Task instructions
Please count the lines in the entries below that include the word "Price", and give only the number.

Records supplied
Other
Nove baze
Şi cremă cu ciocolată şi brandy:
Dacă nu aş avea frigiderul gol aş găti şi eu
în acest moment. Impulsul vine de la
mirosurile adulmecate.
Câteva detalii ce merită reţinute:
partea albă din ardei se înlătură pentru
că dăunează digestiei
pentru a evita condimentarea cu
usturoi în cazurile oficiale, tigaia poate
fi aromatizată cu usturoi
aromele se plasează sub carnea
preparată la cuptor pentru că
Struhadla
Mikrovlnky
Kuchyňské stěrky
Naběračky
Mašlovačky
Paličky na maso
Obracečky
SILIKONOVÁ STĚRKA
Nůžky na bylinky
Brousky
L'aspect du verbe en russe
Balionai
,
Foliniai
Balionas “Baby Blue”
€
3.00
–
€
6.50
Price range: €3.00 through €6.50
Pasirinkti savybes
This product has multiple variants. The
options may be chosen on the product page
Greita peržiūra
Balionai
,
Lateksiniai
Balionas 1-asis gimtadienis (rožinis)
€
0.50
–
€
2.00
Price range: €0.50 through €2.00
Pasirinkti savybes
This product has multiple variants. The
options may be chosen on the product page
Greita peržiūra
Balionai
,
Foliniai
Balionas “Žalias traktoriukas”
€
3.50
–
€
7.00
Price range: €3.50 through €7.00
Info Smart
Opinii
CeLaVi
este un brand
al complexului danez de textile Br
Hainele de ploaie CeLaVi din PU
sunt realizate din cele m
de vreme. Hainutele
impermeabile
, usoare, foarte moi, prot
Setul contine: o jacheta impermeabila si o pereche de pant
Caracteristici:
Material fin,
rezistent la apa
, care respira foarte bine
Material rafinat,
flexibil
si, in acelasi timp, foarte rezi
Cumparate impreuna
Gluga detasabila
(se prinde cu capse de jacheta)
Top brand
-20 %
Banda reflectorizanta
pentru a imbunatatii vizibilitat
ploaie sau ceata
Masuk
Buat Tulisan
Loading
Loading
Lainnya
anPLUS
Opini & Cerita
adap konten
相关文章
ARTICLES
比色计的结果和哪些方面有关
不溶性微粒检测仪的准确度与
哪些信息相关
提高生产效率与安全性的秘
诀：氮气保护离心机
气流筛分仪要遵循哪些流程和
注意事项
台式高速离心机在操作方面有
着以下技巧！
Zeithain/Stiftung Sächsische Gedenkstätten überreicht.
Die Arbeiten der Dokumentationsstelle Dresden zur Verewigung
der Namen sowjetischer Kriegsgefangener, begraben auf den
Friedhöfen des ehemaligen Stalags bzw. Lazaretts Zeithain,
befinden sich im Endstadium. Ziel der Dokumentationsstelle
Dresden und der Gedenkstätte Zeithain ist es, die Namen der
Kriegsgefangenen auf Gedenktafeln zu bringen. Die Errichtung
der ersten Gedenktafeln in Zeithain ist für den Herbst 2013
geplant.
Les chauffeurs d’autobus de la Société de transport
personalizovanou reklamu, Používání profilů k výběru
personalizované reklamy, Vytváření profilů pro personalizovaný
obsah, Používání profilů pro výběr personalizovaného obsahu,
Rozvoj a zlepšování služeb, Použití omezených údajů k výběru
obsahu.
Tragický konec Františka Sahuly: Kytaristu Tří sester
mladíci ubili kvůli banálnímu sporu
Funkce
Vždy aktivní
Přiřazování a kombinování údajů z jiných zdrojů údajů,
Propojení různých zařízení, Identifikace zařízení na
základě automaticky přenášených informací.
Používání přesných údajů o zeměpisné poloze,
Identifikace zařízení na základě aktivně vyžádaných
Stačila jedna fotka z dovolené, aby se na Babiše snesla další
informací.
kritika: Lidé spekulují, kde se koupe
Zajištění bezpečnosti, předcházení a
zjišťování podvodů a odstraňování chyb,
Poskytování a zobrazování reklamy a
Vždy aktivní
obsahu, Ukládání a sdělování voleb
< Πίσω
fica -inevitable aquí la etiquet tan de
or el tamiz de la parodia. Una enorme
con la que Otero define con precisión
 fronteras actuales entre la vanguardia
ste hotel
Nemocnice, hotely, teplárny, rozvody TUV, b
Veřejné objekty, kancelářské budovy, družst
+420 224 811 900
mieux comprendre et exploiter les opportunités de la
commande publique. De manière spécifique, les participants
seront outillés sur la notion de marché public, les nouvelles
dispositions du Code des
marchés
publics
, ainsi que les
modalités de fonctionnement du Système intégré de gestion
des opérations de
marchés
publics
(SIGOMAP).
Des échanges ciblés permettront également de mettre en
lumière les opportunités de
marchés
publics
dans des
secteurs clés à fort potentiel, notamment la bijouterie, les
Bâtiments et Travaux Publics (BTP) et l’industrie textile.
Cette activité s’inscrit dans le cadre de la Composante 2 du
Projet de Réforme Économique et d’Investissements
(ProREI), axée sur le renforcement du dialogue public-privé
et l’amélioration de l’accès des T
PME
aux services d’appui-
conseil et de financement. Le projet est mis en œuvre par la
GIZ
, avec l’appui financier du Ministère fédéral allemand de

Solution to the exercise
3